**QUESTIONS ON THE MATERIAL:**
a - In the wind financing text, which bank did enXco close the $350 million Shiloh 2 financing with?
b - According to the wind financing text, why is it welcome that manufacturers have been willing to wait on progress payments for turbines?

**TEXT SHOWN:**
▬▬▬▬▬▬

Banks have been prepared to cope with different risks in one respect, however. Clipper turbines have featured in both of the financings that First Wind closed this year. Project lenders have preferred to finance a small number of trusted suppliers – Vestas, Siemens and in particular GE – based mostly on their time in the US market. EDF subsidiary enXco financed REpower turbines when it closed a $350 million financing for its Shiloh 2 farm with Nord/LB in November 2008.

Newer manufacturers need to try much harder to keep developers happy, whether by locating manufacturing and operations facilities in convenient locations or by offering greater flexibility on delivery dates. In the second respect even the established manufacturers have become more accommodating. Manufacturers might have once extracted hefty progress payments for turbines, but during the current slowdown have been willing to wait. The development is welcome, particularly because the market for turbine supply loans, which typically financed these payments, essentially dried up in late 2008.

Banks are now less tolerant of wind developers that bring them financial hedges in place of power purchase agreements. This has served to slow the pace of development in areas like Upper New York state and West Texas where producers typically sell their output into spot markets. These two regions have faced transmission bottlenecks and a sharp reduction in the quality of sites, as Noble recognised when it halted development at several NY sites.

▬▬▬▬▬▬

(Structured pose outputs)
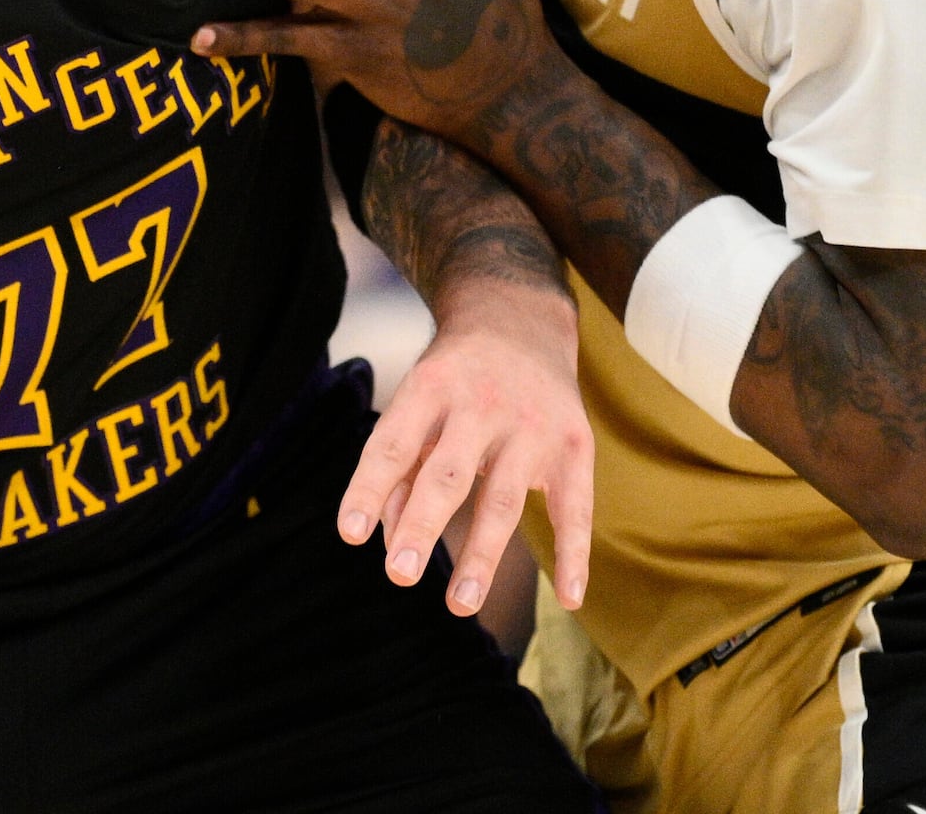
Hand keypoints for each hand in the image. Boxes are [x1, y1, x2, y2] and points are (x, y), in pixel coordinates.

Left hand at [343, 279, 592, 616]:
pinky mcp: (574, 445)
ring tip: (460, 604)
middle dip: (423, 523)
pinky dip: (575, 554)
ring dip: (482, 555)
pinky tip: (570, 598)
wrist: (521, 320)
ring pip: (503, 498)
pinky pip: (575, 507)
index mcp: (429, 389)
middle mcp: (479, 405)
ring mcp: (530, 426)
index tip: (350, 534)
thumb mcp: (416, 403)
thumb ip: (399, 468)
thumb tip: (390, 539)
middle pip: (447, 472)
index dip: (369, 488)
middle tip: (400, 574)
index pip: (392, 443)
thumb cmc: (453, 378)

▬▬▬▬▬▬

**RESPONSES IN ORDER:**
a - Nord/LB

b - It is welcome because the market for turbine supply loans essentially dried up in late 2008, and those loans typically financed these payments.